CEMIL BAYIK ABOUT THE RESETTLEMENT OF “ANCIENT LAND” IN MODERN TIMES / WILL YOUNG KURDS FROM EUROPE REALLY GO BACK TO THEIR ANCIENT SOIL ?

Bayık calls for return to villages

ANF – NEWS DESK 08.07.2013  – Writing in his column “Ancient lands waiting for us” in the Kurdish daily Azadiya Welat, Kurdish Communities Union (KCK) Executive Council member Cemil Bayık called on the Kurdish population in Turkish metropolitan cities and Europe to return to their villages. Bayık said this return would be the greatest step for the achievement of democratic nation building.

Bayık reminded that the Turkish state forced millions of Kurds to migrate to Turkish metropolitan cities and Europe during the years of the war in Kurdistan, with an aim to complete the cultural genocide of Kurds. Bayık said this was a deliberate policy of massacre, remarking that the Kurdish people’s return to their homeland would be the best answer to be given to the policy of cultural genocide. He said the return was one of the basic duties required by the current process and that it should be considered as an uprising.

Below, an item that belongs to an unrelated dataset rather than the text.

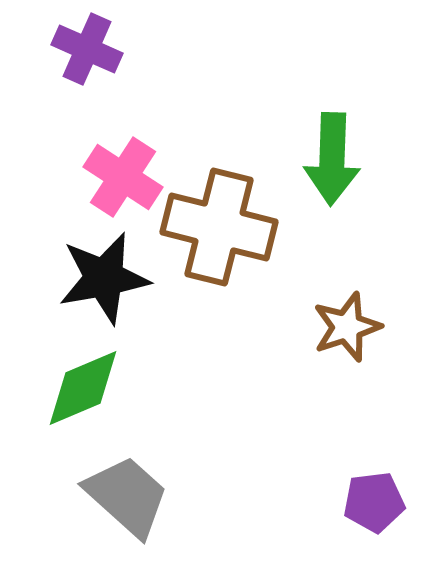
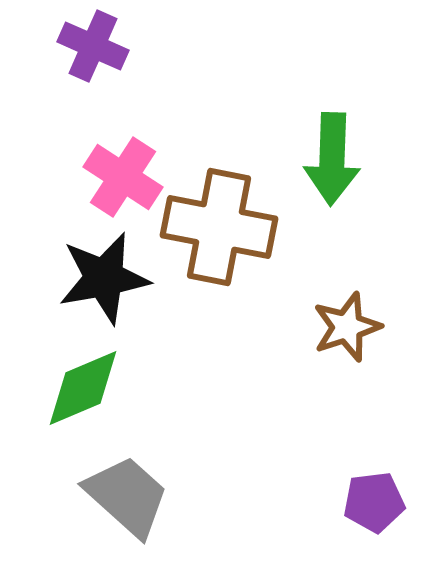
purple cross: moved 6 px right, 3 px up
brown cross: rotated 3 degrees counterclockwise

Bayık underlined that the domination of capitalism in Turkey forced Kurds to leave their villages, where they have the roots of their culture, and to become slaves working for peanuts in Turkish metropolitan cities. “Kurds have been sentenced to lead a half-dead life in the suburbs created by the capitalism in Turkey. Drifted away from their homeland and villages, Kurds were buried alive into the grave of cultural genocide”, he said. He remarked that thousands of villages in the Kurdish region are in dead silence now, and that they have witnessed a very a slight increase in the number of the people who have returned to their villages in recent years. He said these villages need to re-have populations with enough capacity for agriculture and animal husbandry.

Bayık stated that the Turkish state consciously evacuated the villages in the region of Maraş, Malatya, Sivas, Adıyaman and Dersim in 90’s with an aim to dominate the turkification policy in this area. Kurds in this region were forced to migrate to either Turkish metropolitian cities or to Europe, he said and remarked that the majority of the Kurdish people living in Europe now was formed by those displaced from Maraş, Malatya, Sivas, Adıyaman, Erzurum and Dersim. Even a physical genocide would not be enough to make away with that many Kurds, he added.

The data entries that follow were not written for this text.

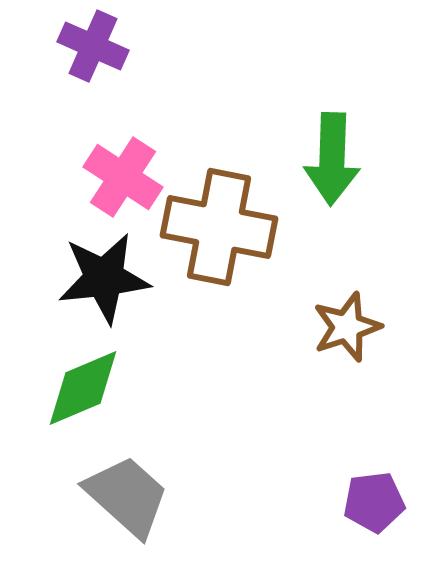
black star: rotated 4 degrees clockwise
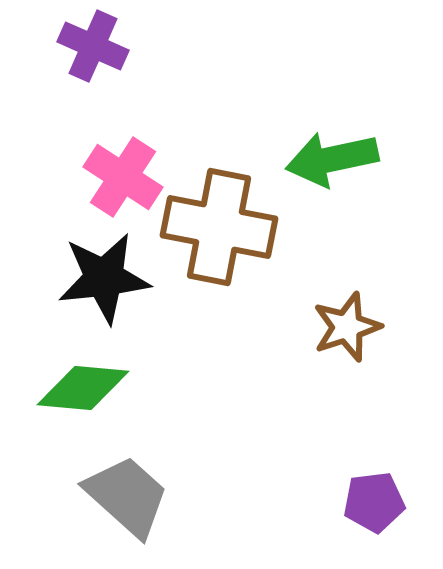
green arrow: rotated 76 degrees clockwise
green diamond: rotated 28 degrees clockwise
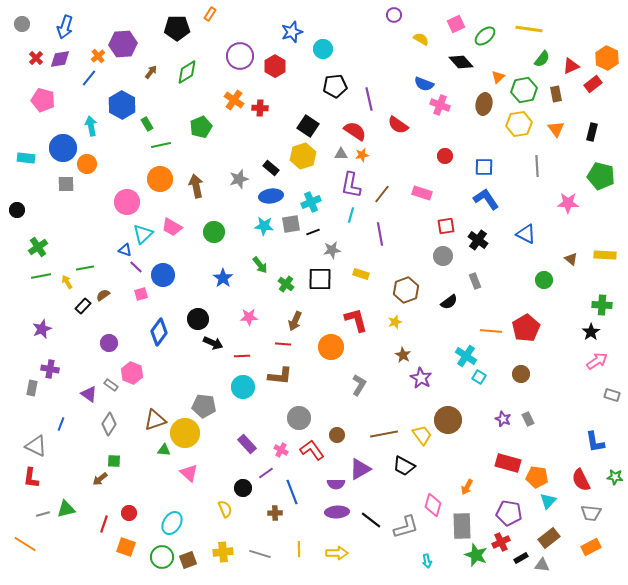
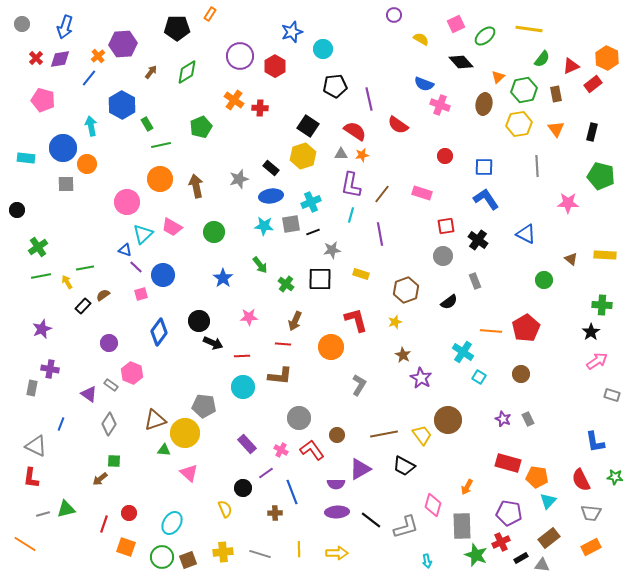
black circle at (198, 319): moved 1 px right, 2 px down
cyan cross at (466, 356): moved 3 px left, 4 px up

Bayık indicated that around 5-6 million Kurds in Maraş, Malatya, Sivas and Dersim were forced to sever all their ties with their villages as a result of the deliberate pro-war migration policy the state imposed on this region. One third of the entire Kurdish population was displaced from their land in this period, he said and noted that several millions of Kurds, mainly assimilated, are currently living in Turkish metropolitans.

If this is not a deliberative genocide, then what is it?, he said and indicated the 1926’s Reform Plan as the planning of a genocide. An independent international court would sentence Turkey for the document of this plan, he said and remarked that this reform plan even justified the Armenian emigration and ordered genoocide.

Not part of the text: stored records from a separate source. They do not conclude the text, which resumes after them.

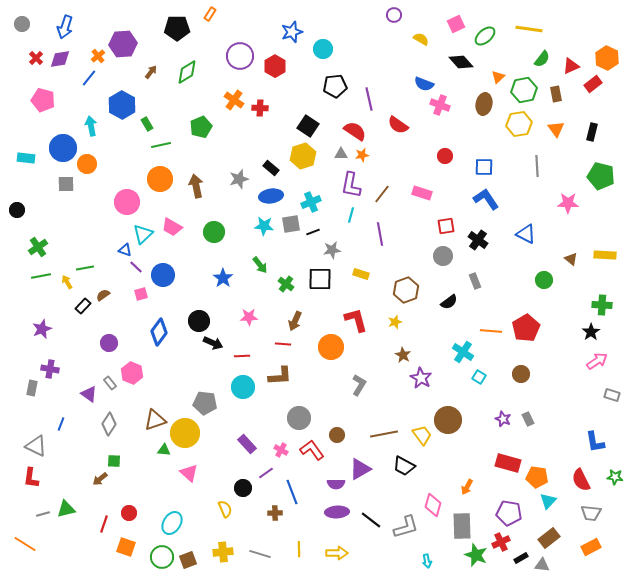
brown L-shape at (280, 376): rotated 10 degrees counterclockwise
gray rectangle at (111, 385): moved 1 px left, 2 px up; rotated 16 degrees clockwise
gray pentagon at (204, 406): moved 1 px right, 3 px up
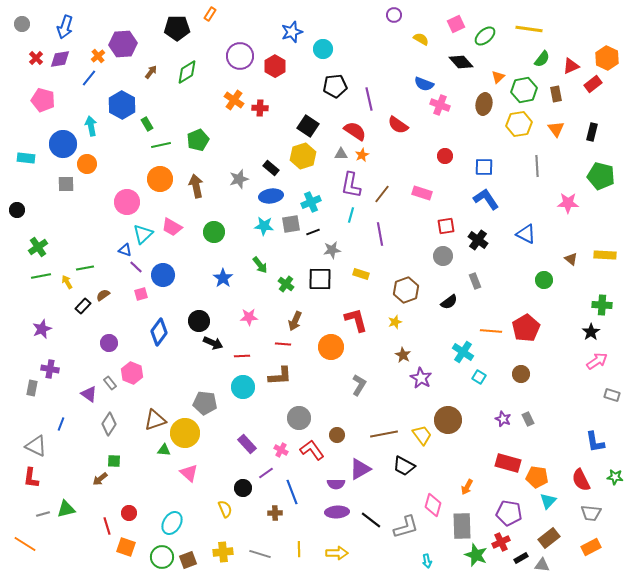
green pentagon at (201, 127): moved 3 px left, 13 px down
blue circle at (63, 148): moved 4 px up
orange star at (362, 155): rotated 16 degrees counterclockwise
red line at (104, 524): moved 3 px right, 2 px down; rotated 36 degrees counterclockwise
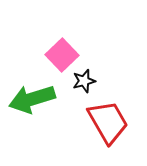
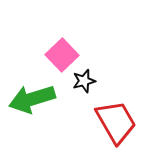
red trapezoid: moved 8 px right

“Returning to villages and giving importance to villages means being recovered from working for peanuts in many regions of Turkey, from being subjected to insults and poor conditions, from the illnesses all these lead up to, and from deaths in traffic accidents on the ways to seasonal working areas. Being subjected to these circumstances is a great tragedy for the people of Kurdistan which fed the humanity in the history”, he said.

Bayık indicated that the return to villages would be a true step in the struggle for national liberation. He said the return would be the first step to create a free and democratic life and society in a new Kurdistan as the reward of the pains Kurds suffered and the prices they paid for the achievement of a free and patriotic environment during the forty years of struggle. He remarked that the return to villages should be performed in a patriotic manner and aim to claim the history and the land. He said the return also meant the construction of a democratic society and a democratic-socialist life basing on the development of the social life.